In this paper we demonstrate that apoptosis in primary culture of murine thymocytes and in continuously growing human cells is associated with the progressive disintegration of nuclear DNA into high molecular weight (HMW)–DNA fragments of about 50–150 kb. We also show that the formation of similarly sized HMW–DNA fragments takes place in the same cells in the absence of apoptotic inducers. Unlike an apoptotic fragmentation of nuclear DNA, the formation of HMW–DNA fragments in nonapoptotic cells is rapidly induced, has no correlation with the cell death, and is not associated with the development of oligonucleosomal “ladder” or apoptotic changes in nuclear morphology.
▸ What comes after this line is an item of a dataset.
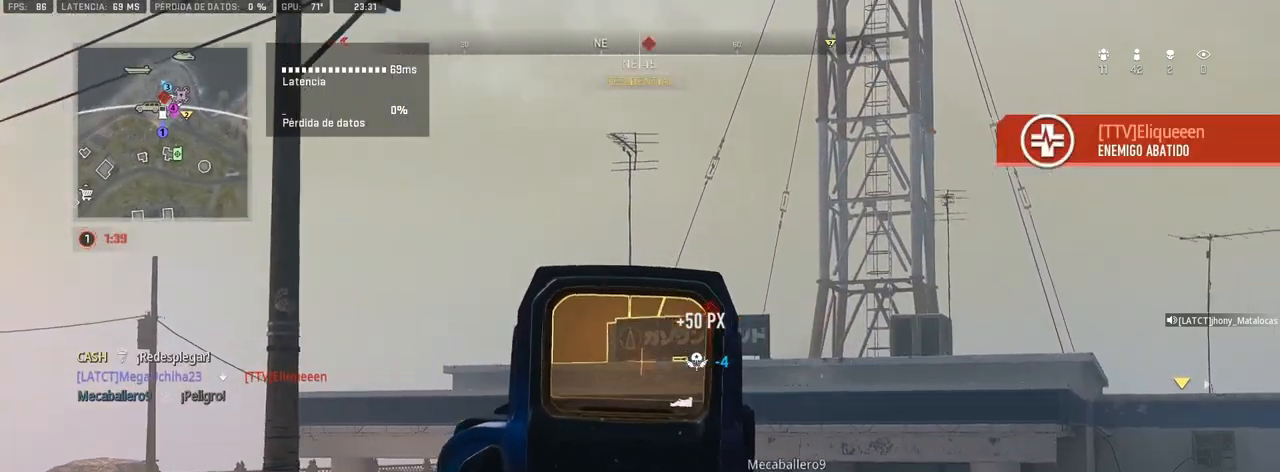
{"buttons": ["L1"], "left_stick": "right", "right_stick": "center", "events": [[50, "left_stick", "center"], [100, "left_stick", "up-left"], [233, "right_stick", "right"], [400, "right_stick", "center"], [433, "left_stick", "center"], [483, "left_stick", "right"]]}
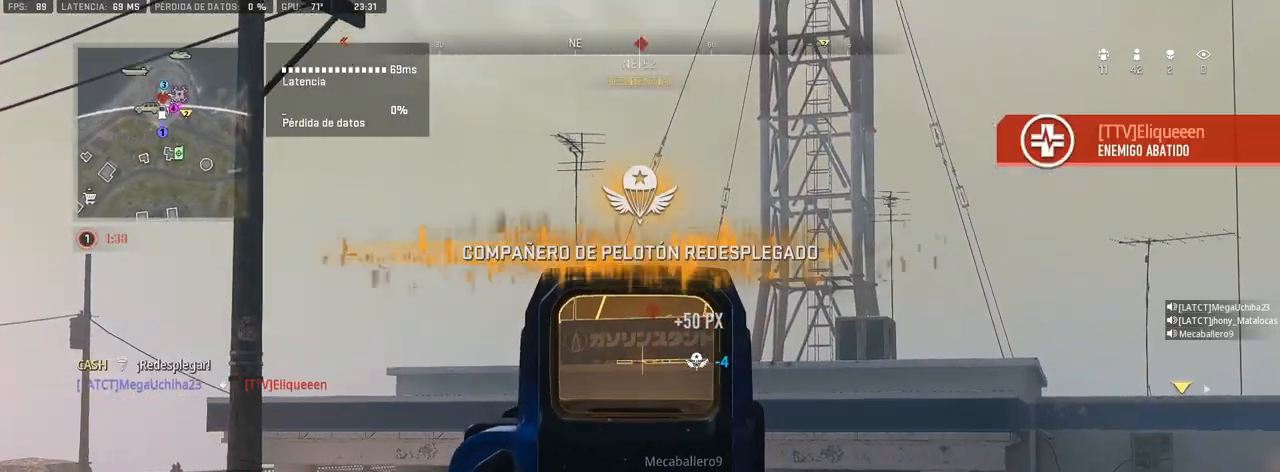
{"buttons": ["L1"], "left_stick": "up-right", "right_stick": "center", "events": [[17, "left_stick", "up-right"], [17, "right_stick", "right"], [167, "right_stick", "center"]]}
The disintegration of DNA into HMW-fragments is also observed in nuclei isolated from healthy, nonapoptosizing tissues of various eukaryotes. We show that the formation of HMW–DNA fragments in the absence of apoptotic inducers is strongly dependent on the ionic detergents, is responsive to the topoisomerase II-specific poison, teniposide, and is completely reversible under conditions that favor topoisomerase II-dependent rejoining reaction. Also, we demonstrate that the formation of HMW–DNA fragments in continuously growing cell lines caused either by serum deprivation or monolayer establishment is of a transient nature and rapidly reverses to the control level following serum addition or dilution of monolayer. The results suggest that the cleavage of nuclear DNA into HMW–DNA fragments is associated not only with apoptosis but also accompanies changes in functional activity of nonapoptotic cells.